### Selected excerpt
---------------

I loved my MIL. She didn’t bear anyone ill will and she always said exactly what she thought.

PurplePansy05 · 13/07/2023 17:26

This would be because some women love ruling everyone around them and have weak sons who adhere to this instead of putting boundaries and being assertive.

These women then think they can rule their sons' partners and their families, too.

It doesn't work, ready conflict.

I see this happen over and over again to mothers to sons, but not so much daughters.

My own MIL is a witch and honestly, I'm bloody delighted I don't have to see her and I do not want her "help" or involvement with DS. I won't cry when she finally drops dead after how horrid she's been all throughout her life, not just to me.

So no, not everyone needs a MIL and two sets of grandparents in their lives. It depends on the people involved.

Sweetashunni · 13/07/2023 17:26

wholivesondrurylane · 13/07/2023 17:18

Why are you coming to stir up an argument? Sorry to disappoint you, but i don't wish bad to anyone. Why would I?

I am still allowed to have an opinion and to find some posters reaction completely over the top. The way I find your comment unhelpful and antagonistic, but threads about MIL always bring up resentment from some people.

I am glad women are not afraid to stand up for themselves and refuse to put up with toxic family relationships. I call that progress.

Don’t pretend everything you said was ‘just opinion’ and to help women. That ‘feel sorry for your kids’ remark was lower than a snake’s belly and to a pregnant woman as well. Who needs toxic MILs when women can be this nasty to each other online? Shame on you

LlynTegid · 13/07/2023 17:30

My grandmothers were two very different people, vastly different backgrounds and interests. They got on well with each other, and my parents never referred to either of their spouses mum as a MIL, because there was a respect and appreciation of them.

Then there are MILs who deserve sympathy, such as those whose child has married a criminal, or a serial liar, or where their daughter has married an older man who will dump them when the daughter is over 40.

QuietDragon · 13/07/2023 17:31

I very rarely chose to visit my MIL alone when my DC were young, mainly because it was unenjoyable and stressful for me!

MIL would question why I wasn't weaning yet, why I didn't want to 'top-up' feeds with formula, why wasn't I giving baby cooled boiled water etc. She would try and pressure me into leaving them with her overnight when I wasn't ready. She would also take DC1 (I didn't put up with that nonsense with DC2!) out of my arms when she cried and wouldn't give her back when I asked.

---------------

### What you need to do
- a) Update the mother-in-law thread between "I am still allowed" and "call that progress.", inclusive, putting "growth" in place of "progress".
- b) Answer these about the mother-in-law thread:
(i) According to PurplePansy05, to whom is this seen happening over and over again?
(ii) What did LlynTegid's parents never call either of their spouses' mothers?
(iii) What two words does QuietDragon use to describe visiting MIL alone?
The records were taken from a different source than the text.

### Stored data entries
---------------

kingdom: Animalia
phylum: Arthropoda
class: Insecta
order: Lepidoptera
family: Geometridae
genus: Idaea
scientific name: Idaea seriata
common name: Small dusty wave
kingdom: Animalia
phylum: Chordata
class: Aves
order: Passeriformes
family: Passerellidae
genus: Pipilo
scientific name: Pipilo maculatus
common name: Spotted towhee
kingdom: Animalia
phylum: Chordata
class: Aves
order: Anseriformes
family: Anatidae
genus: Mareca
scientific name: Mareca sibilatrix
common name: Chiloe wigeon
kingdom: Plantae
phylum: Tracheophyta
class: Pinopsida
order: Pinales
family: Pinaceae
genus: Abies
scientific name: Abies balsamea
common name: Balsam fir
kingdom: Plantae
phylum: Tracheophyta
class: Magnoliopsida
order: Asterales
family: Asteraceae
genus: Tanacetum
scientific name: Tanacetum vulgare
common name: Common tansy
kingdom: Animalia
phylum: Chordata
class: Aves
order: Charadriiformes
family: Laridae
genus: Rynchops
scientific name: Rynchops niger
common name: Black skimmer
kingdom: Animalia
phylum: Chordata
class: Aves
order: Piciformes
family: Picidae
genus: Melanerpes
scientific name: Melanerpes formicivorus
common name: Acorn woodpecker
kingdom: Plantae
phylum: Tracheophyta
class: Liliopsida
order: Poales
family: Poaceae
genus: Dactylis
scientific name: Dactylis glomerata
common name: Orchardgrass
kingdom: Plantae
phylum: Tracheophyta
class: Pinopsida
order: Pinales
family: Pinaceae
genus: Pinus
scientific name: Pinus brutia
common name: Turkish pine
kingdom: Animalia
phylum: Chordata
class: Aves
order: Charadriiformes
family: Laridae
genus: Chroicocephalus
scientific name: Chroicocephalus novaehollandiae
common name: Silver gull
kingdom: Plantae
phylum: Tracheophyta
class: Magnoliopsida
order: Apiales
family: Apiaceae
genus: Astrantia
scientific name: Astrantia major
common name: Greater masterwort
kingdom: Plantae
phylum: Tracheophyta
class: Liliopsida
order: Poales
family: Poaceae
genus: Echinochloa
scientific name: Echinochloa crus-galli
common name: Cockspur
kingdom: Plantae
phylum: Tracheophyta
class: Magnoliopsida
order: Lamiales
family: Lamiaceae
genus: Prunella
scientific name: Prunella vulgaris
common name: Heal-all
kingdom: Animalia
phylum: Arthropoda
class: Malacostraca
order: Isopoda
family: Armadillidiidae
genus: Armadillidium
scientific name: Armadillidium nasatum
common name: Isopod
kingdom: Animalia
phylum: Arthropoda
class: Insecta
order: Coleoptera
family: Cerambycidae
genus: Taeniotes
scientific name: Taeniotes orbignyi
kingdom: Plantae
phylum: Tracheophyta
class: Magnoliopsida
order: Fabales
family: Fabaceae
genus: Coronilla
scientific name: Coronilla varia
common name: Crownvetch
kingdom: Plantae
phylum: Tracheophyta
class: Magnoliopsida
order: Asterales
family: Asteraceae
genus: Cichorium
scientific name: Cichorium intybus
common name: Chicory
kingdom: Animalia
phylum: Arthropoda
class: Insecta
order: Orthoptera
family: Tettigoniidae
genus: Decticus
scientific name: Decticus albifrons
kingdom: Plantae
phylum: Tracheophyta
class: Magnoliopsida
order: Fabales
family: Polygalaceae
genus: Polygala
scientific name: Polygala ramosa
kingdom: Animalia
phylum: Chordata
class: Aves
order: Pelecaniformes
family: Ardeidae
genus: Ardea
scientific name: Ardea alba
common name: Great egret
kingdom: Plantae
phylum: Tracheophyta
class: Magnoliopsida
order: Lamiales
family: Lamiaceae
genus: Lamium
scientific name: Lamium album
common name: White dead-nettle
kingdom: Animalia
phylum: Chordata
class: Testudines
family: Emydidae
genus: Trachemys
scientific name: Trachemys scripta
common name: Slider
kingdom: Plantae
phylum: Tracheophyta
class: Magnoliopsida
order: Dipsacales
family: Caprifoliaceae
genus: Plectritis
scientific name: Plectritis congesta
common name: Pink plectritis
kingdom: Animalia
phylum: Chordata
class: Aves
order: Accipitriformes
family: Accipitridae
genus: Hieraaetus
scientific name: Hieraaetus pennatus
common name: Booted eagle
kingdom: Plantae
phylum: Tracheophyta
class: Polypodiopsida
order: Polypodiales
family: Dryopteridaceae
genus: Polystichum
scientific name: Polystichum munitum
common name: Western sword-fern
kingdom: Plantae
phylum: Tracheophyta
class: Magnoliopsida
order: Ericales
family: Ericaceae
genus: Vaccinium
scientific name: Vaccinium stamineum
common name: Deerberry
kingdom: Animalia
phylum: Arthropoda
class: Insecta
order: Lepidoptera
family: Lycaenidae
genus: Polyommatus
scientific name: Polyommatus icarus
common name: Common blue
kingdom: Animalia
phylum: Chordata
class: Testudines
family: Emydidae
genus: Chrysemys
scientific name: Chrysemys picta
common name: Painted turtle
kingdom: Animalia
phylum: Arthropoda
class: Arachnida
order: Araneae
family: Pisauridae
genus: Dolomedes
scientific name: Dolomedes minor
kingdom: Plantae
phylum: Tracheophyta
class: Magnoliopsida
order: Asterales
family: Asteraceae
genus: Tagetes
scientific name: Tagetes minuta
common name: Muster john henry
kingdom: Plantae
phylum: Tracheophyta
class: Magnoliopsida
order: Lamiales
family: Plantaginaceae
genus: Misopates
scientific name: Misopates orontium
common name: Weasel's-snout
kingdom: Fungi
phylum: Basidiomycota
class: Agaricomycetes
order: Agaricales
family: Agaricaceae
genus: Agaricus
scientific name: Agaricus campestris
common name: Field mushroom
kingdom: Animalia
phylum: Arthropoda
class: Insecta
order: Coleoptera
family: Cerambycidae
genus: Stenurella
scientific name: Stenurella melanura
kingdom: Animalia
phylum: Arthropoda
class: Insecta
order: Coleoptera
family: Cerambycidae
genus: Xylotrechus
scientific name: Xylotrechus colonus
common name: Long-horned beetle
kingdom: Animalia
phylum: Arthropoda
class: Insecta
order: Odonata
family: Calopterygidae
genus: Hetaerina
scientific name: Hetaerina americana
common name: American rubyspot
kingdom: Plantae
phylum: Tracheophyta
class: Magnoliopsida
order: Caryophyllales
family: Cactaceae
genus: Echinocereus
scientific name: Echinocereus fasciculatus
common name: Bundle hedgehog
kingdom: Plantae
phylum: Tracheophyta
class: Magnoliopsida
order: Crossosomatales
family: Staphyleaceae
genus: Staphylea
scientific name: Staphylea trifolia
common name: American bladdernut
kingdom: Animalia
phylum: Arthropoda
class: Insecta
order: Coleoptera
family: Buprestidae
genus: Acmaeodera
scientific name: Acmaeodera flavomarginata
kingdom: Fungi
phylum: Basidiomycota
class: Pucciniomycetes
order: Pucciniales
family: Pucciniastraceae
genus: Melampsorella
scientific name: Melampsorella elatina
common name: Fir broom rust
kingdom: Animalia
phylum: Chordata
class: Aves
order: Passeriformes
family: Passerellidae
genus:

---------------

### Task responses
- a)
I am still allowed to have an opinion and to find some posters reaction completely over the top. The way I find your comment unhelpful and antagonistic, but threads about MIL always bring up resentment from some people.

I am glad women are not afraid to stand up for themselves and refuse to put up with toxic family relationships. I call that growth.

- b)
(i) Mothers to sons, but not so much daughters.
(ii) A MIL.
(iii) Unenjoyable and stressful.